Directions:
The response must be the exact lines from the line holding "37 84 11.00" through the end of the entries, with no pictures and nothing else.

Saved entries:
--
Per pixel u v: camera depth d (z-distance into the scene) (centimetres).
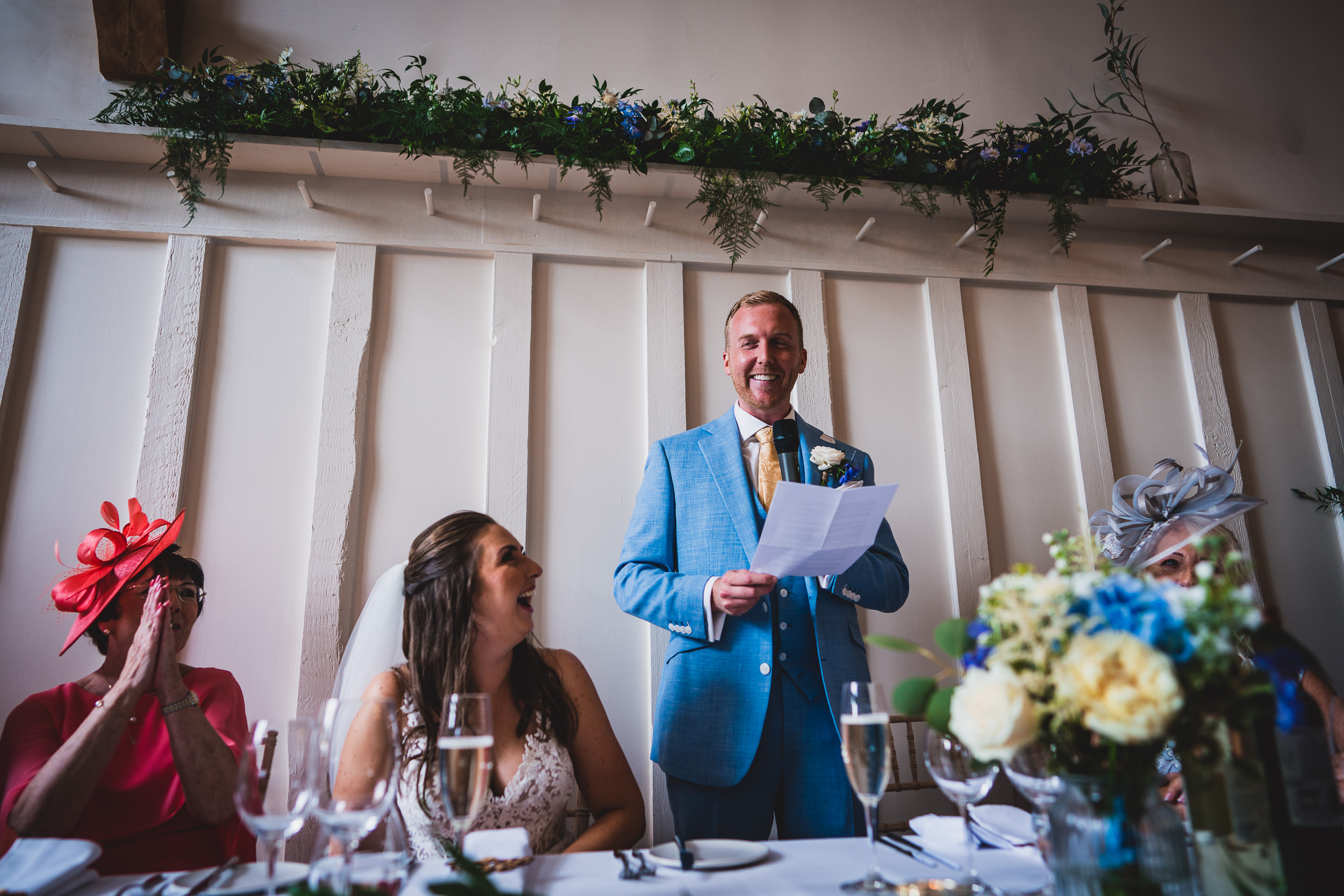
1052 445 292
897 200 291
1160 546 206
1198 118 340
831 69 319
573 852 127
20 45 268
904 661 263
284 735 229
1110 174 293
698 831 175
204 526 240
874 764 100
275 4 286
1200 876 90
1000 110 326
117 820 163
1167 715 78
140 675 162
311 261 265
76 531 234
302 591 239
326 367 254
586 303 277
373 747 141
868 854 117
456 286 271
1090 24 344
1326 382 316
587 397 269
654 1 313
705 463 207
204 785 162
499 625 158
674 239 284
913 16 331
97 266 255
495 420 258
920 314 296
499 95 267
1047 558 281
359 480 249
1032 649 90
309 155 258
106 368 247
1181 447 300
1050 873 96
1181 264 317
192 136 246
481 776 102
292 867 110
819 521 160
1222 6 356
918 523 276
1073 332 302
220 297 258
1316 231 319
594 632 250
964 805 101
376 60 288
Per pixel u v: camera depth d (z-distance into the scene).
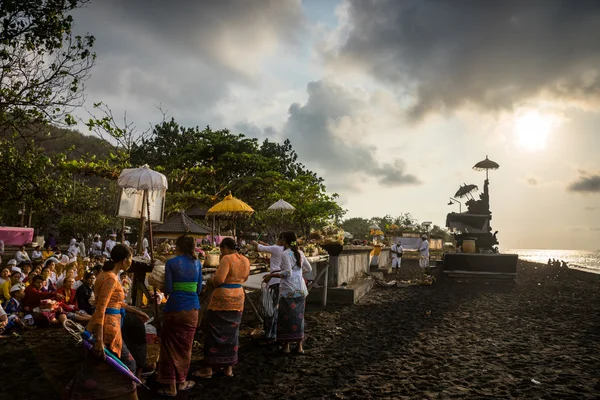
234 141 40.66
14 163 11.31
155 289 5.82
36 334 7.16
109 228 34.59
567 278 21.03
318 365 5.62
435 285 16.50
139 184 6.30
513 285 16.69
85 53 11.41
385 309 10.50
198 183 26.98
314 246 10.26
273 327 6.71
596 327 8.43
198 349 6.32
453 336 7.52
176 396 4.37
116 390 3.37
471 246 17.80
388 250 24.89
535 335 7.66
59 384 4.64
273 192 33.34
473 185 20.00
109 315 3.54
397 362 5.84
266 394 4.51
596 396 4.53
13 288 8.14
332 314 9.66
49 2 10.80
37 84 11.00
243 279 5.24
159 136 41.28
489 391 4.68
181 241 4.62
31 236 27.62
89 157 12.85
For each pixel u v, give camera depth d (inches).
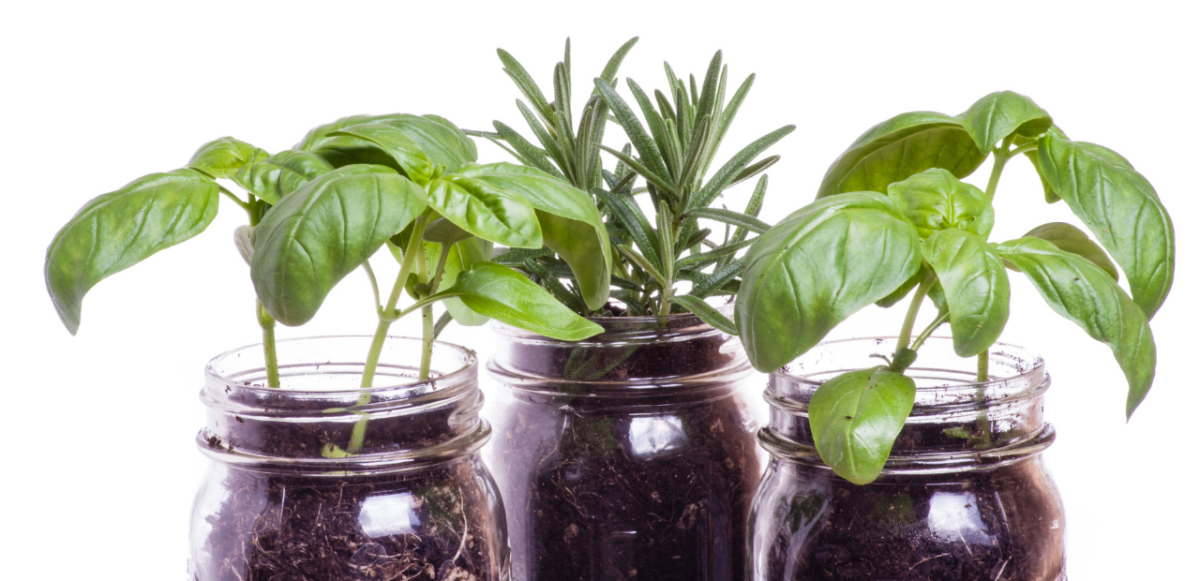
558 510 25.7
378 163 24.3
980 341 21.8
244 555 23.3
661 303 26.0
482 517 24.0
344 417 23.2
--
Answer section:
37 84 11.00
243 279 5.24
159 136 41.28
489 391 4.68
181 241 4.62
31 236 27.62
89 157 12.85
For each pixel u v, give camera depth d (inches).
558 510 25.7
378 163 24.3
980 341 21.8
244 555 23.3
661 303 26.0
482 517 24.0
344 417 23.2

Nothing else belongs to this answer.